Ратнер написал малому свое имя и адрес. Тот взял карточку и с тщательностью засунул к себе в бумажник. Потом стал ждать, когда я тоже напишу.
– У меня нет адреса, – сказал я. – И, кроме того, нам не о чем говорить. Вряд ли мы когда-нибудь встретимся. Вы намерены уничтожить себя, и вряд ли я могу – да и любой другой человек – помешать вам в этом. Так зачем же притворяться, будто мы станем писать друг другу? Завтра я буду совсем в другом месте, и то же самое – вы. Все, что я могу сказать вам, – удачи!

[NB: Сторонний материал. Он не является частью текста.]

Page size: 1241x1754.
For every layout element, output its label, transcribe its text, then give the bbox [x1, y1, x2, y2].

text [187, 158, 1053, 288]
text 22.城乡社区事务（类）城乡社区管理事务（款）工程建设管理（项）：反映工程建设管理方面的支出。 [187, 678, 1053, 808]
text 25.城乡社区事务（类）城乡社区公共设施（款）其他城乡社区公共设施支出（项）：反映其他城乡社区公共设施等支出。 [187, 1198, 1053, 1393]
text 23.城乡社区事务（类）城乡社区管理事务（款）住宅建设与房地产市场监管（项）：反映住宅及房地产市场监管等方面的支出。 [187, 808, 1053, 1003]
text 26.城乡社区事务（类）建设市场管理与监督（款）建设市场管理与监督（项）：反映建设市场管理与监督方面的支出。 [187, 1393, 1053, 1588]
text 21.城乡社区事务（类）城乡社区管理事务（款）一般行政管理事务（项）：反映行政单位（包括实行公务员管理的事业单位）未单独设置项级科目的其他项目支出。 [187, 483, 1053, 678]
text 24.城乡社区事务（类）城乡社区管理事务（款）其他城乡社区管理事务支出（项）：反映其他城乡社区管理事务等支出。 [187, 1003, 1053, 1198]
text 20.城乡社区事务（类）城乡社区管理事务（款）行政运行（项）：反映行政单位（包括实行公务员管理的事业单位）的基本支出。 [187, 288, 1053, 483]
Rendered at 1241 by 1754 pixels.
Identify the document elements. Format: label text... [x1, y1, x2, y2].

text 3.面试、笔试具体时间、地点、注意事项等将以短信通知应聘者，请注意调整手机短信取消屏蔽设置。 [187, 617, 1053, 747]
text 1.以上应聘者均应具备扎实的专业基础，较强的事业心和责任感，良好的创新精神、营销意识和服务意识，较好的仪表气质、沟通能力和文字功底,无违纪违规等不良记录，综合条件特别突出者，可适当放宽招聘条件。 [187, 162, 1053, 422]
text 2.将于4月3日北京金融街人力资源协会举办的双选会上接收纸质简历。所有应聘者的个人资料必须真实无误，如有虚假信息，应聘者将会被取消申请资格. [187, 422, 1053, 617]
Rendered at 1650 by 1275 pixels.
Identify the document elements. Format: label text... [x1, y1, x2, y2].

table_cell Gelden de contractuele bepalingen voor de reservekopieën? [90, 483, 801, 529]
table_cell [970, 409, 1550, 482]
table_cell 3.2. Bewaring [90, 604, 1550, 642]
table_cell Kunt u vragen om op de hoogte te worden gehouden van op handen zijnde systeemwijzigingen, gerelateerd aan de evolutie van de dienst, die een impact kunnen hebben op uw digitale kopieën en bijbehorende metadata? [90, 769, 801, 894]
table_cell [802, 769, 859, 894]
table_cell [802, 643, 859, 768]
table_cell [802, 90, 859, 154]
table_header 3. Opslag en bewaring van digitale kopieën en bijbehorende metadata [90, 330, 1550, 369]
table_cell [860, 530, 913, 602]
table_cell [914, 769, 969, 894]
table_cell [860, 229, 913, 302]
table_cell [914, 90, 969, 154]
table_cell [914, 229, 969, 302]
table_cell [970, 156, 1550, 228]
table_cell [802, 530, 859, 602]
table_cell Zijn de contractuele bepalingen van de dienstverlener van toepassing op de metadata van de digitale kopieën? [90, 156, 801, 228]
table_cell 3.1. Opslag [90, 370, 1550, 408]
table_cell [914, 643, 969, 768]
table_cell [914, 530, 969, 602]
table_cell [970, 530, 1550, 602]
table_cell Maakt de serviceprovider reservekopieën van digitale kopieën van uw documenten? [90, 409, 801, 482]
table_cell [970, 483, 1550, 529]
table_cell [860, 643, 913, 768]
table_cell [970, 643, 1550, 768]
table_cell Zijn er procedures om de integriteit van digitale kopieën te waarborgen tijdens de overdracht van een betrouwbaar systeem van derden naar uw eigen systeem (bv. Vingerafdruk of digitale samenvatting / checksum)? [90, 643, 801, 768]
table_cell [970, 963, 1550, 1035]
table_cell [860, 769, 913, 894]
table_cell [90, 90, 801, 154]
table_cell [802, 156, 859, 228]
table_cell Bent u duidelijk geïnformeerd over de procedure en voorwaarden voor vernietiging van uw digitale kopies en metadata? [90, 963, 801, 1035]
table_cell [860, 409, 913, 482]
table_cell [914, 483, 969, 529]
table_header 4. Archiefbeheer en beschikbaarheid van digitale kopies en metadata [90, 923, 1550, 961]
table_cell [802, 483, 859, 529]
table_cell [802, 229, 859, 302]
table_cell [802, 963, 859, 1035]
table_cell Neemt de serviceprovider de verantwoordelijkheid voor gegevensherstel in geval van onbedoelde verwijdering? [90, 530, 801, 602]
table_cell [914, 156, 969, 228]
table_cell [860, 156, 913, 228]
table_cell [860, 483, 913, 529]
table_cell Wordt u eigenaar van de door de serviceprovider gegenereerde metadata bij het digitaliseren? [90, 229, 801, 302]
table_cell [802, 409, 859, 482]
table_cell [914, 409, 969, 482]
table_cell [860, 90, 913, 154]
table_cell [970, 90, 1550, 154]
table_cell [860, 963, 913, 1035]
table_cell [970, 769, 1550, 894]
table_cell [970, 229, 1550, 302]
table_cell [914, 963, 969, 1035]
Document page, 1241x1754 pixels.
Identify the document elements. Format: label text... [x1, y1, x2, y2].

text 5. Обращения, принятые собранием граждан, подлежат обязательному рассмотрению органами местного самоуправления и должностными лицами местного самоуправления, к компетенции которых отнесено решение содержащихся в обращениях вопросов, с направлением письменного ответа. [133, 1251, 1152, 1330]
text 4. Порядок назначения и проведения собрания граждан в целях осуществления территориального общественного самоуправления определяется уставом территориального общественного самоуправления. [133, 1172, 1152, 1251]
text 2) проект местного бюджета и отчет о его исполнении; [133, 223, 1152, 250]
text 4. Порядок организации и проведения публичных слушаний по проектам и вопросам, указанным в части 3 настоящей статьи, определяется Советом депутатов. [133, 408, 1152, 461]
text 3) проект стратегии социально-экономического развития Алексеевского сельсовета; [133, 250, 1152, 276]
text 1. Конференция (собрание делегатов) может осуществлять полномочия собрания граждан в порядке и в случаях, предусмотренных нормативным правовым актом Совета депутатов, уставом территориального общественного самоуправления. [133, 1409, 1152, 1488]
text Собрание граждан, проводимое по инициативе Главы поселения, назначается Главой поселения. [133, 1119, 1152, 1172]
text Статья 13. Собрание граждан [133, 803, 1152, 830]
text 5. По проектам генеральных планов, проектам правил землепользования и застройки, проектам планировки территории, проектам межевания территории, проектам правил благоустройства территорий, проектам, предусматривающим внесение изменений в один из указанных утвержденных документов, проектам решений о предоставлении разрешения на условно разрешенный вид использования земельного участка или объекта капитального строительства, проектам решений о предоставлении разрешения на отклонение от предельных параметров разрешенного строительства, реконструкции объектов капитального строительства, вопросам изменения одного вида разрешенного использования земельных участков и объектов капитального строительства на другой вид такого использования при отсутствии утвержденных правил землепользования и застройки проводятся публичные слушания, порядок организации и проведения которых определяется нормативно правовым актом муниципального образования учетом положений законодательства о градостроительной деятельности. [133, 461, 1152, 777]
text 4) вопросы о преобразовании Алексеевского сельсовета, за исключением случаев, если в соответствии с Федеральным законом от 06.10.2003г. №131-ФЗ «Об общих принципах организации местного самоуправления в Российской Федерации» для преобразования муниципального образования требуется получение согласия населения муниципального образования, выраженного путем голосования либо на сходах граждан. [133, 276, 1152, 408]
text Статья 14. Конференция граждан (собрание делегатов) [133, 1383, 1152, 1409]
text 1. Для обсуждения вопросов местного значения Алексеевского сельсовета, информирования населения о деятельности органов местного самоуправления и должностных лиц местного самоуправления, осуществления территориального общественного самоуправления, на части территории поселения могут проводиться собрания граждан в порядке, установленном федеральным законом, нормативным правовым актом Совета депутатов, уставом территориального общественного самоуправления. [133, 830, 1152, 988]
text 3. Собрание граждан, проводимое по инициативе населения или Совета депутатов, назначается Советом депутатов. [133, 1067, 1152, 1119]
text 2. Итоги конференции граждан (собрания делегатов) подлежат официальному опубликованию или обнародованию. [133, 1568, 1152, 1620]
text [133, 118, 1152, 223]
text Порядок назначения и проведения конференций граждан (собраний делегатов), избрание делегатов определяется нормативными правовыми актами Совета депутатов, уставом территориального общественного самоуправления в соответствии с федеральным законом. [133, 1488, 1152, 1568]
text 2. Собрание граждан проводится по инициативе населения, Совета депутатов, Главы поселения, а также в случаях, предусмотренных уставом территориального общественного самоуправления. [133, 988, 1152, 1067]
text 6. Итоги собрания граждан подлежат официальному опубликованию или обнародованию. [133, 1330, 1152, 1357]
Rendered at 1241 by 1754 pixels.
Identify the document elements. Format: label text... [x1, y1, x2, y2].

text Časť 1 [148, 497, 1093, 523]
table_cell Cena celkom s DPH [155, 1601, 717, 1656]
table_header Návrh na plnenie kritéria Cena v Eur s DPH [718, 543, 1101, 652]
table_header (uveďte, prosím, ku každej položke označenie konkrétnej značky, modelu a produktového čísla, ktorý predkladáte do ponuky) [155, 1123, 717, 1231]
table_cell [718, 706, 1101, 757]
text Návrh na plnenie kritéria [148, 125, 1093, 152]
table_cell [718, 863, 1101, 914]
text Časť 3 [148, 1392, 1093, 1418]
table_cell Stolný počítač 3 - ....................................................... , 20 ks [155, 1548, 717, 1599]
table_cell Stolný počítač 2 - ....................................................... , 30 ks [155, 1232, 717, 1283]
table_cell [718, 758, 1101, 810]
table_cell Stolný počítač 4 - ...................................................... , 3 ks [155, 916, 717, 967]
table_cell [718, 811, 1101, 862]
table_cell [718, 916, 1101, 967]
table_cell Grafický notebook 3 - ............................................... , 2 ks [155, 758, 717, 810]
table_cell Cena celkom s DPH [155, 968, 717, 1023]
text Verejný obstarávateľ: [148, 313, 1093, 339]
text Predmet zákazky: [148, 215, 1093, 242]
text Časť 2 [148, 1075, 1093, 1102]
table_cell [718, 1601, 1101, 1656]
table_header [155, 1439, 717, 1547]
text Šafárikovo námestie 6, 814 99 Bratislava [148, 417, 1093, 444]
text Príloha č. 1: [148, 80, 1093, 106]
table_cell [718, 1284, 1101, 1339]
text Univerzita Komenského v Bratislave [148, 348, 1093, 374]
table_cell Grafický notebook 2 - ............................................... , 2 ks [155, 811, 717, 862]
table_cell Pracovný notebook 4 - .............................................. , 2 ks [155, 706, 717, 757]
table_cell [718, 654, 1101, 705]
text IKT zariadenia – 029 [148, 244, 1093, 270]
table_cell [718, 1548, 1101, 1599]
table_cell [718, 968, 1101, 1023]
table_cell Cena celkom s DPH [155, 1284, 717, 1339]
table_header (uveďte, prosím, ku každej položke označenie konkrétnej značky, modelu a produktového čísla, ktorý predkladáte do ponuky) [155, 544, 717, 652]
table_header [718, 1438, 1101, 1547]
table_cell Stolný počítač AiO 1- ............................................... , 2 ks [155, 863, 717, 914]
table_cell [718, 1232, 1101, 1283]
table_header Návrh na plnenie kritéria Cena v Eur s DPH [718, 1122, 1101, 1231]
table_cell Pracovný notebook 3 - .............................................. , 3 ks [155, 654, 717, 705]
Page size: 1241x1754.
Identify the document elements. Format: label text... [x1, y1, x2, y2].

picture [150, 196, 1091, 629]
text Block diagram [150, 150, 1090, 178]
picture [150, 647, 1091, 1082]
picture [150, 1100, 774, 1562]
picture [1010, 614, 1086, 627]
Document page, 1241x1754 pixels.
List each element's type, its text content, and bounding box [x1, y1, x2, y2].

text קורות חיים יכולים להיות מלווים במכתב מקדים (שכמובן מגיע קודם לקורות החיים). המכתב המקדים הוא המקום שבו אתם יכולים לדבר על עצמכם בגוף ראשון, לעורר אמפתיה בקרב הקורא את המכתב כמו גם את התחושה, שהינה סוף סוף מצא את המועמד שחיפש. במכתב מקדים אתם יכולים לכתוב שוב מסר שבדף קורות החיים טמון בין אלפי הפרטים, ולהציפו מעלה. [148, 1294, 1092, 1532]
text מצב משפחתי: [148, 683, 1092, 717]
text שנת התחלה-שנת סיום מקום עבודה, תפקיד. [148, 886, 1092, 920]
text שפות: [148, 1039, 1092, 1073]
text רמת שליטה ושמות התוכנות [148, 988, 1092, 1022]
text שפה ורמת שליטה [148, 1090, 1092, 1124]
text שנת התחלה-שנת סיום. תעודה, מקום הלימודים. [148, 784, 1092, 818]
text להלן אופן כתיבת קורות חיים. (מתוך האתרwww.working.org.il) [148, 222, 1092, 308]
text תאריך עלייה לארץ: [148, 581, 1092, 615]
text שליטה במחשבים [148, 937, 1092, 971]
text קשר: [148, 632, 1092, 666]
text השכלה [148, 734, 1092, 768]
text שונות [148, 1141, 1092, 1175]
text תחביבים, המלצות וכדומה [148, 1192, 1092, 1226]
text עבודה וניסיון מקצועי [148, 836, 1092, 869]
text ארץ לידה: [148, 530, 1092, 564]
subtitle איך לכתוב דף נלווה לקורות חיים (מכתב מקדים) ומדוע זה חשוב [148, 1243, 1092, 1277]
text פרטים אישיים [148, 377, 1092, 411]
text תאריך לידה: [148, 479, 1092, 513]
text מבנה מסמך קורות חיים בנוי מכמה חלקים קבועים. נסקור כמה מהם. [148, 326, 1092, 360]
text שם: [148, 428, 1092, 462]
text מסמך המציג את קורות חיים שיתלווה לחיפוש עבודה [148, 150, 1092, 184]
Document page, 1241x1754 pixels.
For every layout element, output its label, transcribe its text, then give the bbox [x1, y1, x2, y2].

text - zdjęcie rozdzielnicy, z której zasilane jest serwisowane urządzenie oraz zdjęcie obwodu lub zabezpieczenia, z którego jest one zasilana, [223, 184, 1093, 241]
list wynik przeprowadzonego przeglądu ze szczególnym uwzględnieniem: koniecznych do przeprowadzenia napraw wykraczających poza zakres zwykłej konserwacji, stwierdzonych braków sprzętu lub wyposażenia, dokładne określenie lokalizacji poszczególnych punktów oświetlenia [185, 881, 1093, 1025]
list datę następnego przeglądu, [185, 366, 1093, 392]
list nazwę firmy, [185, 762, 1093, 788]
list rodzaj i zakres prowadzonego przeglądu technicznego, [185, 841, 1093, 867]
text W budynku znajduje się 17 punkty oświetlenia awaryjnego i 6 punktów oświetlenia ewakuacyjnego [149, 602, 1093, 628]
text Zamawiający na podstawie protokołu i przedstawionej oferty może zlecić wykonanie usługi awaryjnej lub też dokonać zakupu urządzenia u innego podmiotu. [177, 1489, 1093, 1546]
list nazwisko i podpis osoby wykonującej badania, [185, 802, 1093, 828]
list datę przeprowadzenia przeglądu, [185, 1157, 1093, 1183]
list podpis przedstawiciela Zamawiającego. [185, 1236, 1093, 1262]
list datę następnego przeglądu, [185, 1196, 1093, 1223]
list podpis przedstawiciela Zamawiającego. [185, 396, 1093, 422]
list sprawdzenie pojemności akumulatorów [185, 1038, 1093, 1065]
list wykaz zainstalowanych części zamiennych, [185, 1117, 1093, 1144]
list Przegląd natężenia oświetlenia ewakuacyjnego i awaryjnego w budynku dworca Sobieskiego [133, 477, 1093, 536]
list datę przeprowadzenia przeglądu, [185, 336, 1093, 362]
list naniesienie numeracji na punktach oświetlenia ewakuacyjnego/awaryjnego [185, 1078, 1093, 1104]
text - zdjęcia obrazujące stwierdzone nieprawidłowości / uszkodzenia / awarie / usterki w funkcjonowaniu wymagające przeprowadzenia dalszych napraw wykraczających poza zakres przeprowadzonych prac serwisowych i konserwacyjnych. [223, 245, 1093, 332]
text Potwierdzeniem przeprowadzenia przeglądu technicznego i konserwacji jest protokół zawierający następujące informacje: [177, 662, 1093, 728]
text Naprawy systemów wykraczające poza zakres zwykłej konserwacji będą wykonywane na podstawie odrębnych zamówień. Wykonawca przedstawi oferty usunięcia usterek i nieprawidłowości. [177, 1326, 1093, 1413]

С этими словами я открыл входную дверь и вошел в вестибюль гостиницы. Ратнер все еще прощался с нашим новым знакомцем.
Я уже стоял в кабинке, когда тот от двери в гостиницу приветственно махнул мне рукой. Я тоже ему помахал. Затем он постоял с секунду, качаясь из стороны в сторону; он, по-видимому, не знал, то ли ему идти к памятнику, то ли назад – искать ночлежку. В момент, когда лифтер уже запустил лифт, он сделал знак, чтобы его подождали. Я просигналил ему в ответ, что уже слишком поздно.
– Быстрее наверх! – сказал я лифтеру.
Мы стали подниматься, а наш приятель по-прежнему стоял там, внизу, глядя на нас снизу вверх с совершенно пустым лицом. Я не чувствовал, что поступаю нехорошо, оставляя его в таком положении. Я взглянул на Ратнера: что он чувствует по этому поводу? Ратнер пожал плечами.